Our method is as follows
1. Select 4 features and compute the exact homography
2. Compute inliers that are within a threshold. The threshold is emperically choosen
3. Repeat 1-2. We repeat these step a set of times to find the best homography
4. Return the homography with the most inliers
We basically randomly select 4 matching feature points, that we received from the previous step and then calculate the homography. Then we use this homography to warp all the points, then we calcualate the distance between the warped points and the corredspoding points in the second image. We use a threshold that I have choosen emperically to find the inliers. Inliers are points that are within this threshold. We loop this process a set of times and then return the homography with the most inliers. This way, we can ignore some of the extreme outliers and find the best homography that maps the points from one image to the other.

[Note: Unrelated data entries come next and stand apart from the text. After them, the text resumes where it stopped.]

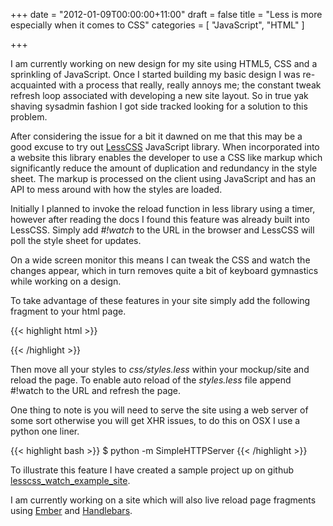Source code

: +++
date = "2012-01-09T00:00:00+11:00"
draft = false
title = "Less is more especially when it comes to CSS"
categories = [ "JavaScript", "HTML" ]

+++

I am currently working on new design for my site using HTML5, CSS and a sprinkling of JavaScript. Once I started building my basic design I was re-acquainted with a process that really, really annoys me; the constant tweak refresh loop associated with developing a new site layout. So in true yak shaving sysadmin fashion I got side tracked looking for a solution to this problem.


After considering the issue for a bit it dawned on me that this may be a good excuse to try out [LessCSS](http://lesscss.org "LessCSS Website") JavaScript library. When incorporated into a website this library enables the developer to use a CSS like markup which significantly reduce the amount of duplication and redundancy in the style sheet. The markup is processed on the client using JavaScript and has an API to mess around with how the styles are loaded.

Initially I planned to invoke the reload function in less library using a timer, however after reading the docs I found this feature was already built into LessCSS. Simply add _#!watch_ to the URL in the browser and LessCSS will poll the style sheet for updates.

On a wide screen monitor this means I can tweak the CSS and watch the changes appear, which in turn removes quite a bit of keyboard gymnastics while working on a design.

To take advantage of these features in your site simply add the following fragment to your html page.

{{< highlight html >}}
<link rel="stylesheet/less" type="text/css" href="css/styles.less">
<script src="js/libs/less.js" type="text/javascript"></script>
{{< /highlight >}}

Then move all your styles to _css/styles.less_ within your mockup/site and reload the page. To enable auto reload of the _styles.less_ file append #!watch to the URL and refresh the page.

One thing to note is you will need to serve the site using a web server of some sort otherwise you will get XHR issues, to do this on OSX I use a python one liner.

{{< highlight bash >}}
$ python -m SimpleHTTPServer
{{< /highlight >}}

To illustrate this feature I have created a sample project up on github [lesscss_watch_example_site](https://github.com/wolfeidau/lesscss_watch_example_site "Sample LessCSS Project").

I am currently working on a site which will also live reload page fragments using [Ember](http://emberjs.com/ "Ember Website") and [Handlebars](http://handlebarsjs.com/ "Handlebars Website").
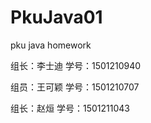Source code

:# PkuJava01
pku java homework
<html>
<p>组长：李士迪 学号：1501210940 </p>
<p>组员：王可颖 学号：1501210707 </p>
<p>组长：赵烜 学号：1501211043 </p>
</html>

This is the result of the RANSAC method, which has choosen the 4 best point pairs to calculate the final homography matrix with.
Results (Manual/Automatic Correspondence)
We end up with the following result (which I am comparing to the manual picked Correspondences, I got from Part A):
Mosaic of the hall using manually chosen Correspondences and homography matrix
Mosaic of the hall using RANSAC chosen Correspondences and homography matrix
Mosaic of the library using manually chosen Correspondences and homography matrix
Mosaic of the library using RANSAC chosen Correspondences and homography matrix
Mosaic of the iHouse using manually chosen Correspondences and homography matrix
Mosaic of the iHouse using RANSAC chosen Correspondences and homography matrix
Here I used the laplacian blending the project 2 to blend the 2 images together. Compared to the manually chosen Correspondences, the RANSAC method works very well. It is as good as the manual Correspondences, but way faster.
What I have learned
I often use the panorama feature on my phone to take panorama shots. I did not think that creating panorama shots was this easy. I learned how to choose features, then create feature descriptors, match features and then use RANSAC to find the best homography matrix by ignoring outliers.
It was very interesting to see how well the homography matrix could rectify parts of images that were taken from different angles. Another very interesting observation was how well matching the feature descriptors worked, using the ration of the distance to the first and second nearest neighbour, which RANSAC further improved on to remove any outliers.